Ultimately, to understand OSL's strategy, it is critical to understand what USDGO truly represents because it is not a stablecoin aimed at the trading market in the traditional sense, but rather resembles an on-chain account system and capital pipeline connecting TradFi and Web3:
Enterprises can still invoice in fiat currency, issue USD invoices, and generate standard audit reports, but they have simply replaced "cross-border capital movement" from SWIFT with a more efficient and convenient on-chain settlement network, In this process, enterprises do not need to understand Web3 culture, nor do they need to hold any volatile assets to enjoy a payment channel that is faster, cheaper, and still compliant.

Source: OSL
Overall, whether it is HashKey's commitment to a Web3 ecosystem or OSL's bet on a stablecoin financial network, both paths are fundamentally trying to answer an ultimate question: Where is the second half of the compliant crypto asset industry? What can compliant crypto assets really be used for?
Looking back at the first decade of the crypto industry, the core narrative has always revolved around "trading." However, with the development of stablecoins, RWA, and on-chain finance, more and more institutions are realizing that the real opportunity may not lie in new exchanges or new tokens, but in building the crypto financial infrastructure itself.
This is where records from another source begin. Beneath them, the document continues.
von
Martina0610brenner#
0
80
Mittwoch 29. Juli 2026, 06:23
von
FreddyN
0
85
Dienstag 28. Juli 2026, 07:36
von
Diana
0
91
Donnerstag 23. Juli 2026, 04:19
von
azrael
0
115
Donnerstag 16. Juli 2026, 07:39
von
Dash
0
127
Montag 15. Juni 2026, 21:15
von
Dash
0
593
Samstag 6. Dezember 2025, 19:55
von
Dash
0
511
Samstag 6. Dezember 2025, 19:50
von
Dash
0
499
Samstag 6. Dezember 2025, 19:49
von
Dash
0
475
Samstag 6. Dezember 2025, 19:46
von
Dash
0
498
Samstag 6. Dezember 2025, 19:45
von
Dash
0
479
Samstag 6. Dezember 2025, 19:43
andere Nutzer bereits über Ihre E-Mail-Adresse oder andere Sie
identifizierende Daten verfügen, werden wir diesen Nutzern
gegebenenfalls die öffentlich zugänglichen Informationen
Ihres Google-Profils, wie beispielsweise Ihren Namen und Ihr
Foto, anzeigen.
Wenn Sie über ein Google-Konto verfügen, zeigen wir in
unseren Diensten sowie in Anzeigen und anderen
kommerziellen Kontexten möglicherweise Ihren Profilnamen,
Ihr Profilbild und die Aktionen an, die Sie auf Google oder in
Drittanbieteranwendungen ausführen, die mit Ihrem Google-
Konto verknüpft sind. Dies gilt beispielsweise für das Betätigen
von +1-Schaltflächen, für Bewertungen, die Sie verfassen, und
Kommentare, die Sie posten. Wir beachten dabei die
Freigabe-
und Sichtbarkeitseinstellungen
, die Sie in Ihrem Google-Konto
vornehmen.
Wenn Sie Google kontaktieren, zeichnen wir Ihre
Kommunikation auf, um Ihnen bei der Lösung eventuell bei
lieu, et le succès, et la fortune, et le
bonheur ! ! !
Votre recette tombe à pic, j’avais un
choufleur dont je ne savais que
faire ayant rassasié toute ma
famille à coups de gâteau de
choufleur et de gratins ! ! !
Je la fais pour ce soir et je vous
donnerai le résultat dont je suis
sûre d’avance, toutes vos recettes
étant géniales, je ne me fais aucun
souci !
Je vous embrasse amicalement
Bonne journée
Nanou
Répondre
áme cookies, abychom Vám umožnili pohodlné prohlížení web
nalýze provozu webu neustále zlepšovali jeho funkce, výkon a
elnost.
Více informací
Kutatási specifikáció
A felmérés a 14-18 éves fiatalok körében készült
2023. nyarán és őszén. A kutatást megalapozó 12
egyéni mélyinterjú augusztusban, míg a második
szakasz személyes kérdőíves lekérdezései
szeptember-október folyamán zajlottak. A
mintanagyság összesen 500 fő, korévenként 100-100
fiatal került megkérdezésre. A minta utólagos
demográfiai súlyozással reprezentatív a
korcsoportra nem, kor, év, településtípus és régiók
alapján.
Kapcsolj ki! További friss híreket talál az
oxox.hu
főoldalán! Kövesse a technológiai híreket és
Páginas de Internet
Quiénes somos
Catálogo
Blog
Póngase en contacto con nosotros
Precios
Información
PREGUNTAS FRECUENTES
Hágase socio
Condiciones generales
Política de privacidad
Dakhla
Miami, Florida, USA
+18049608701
Therefore, as HashKey and OSL take two different routes, they also represent two futures that the entire industry is exploring.
In Conclusion
It has been over three years since the release of the Hong Kong virtual asset policy declaration, and during these three years, market cycles have replaced each other, and the regulatory system has gradually improved. The initial two licensed institutions now stand at different crossroads.
Which path will lead further still comes down to two most fundamental questions: What real pain points have been solved? Where is the network effect?
The answers need time, but at least one thing has become clear:
The two most representative licensed institutions in Hong Kong are no longer on the same path.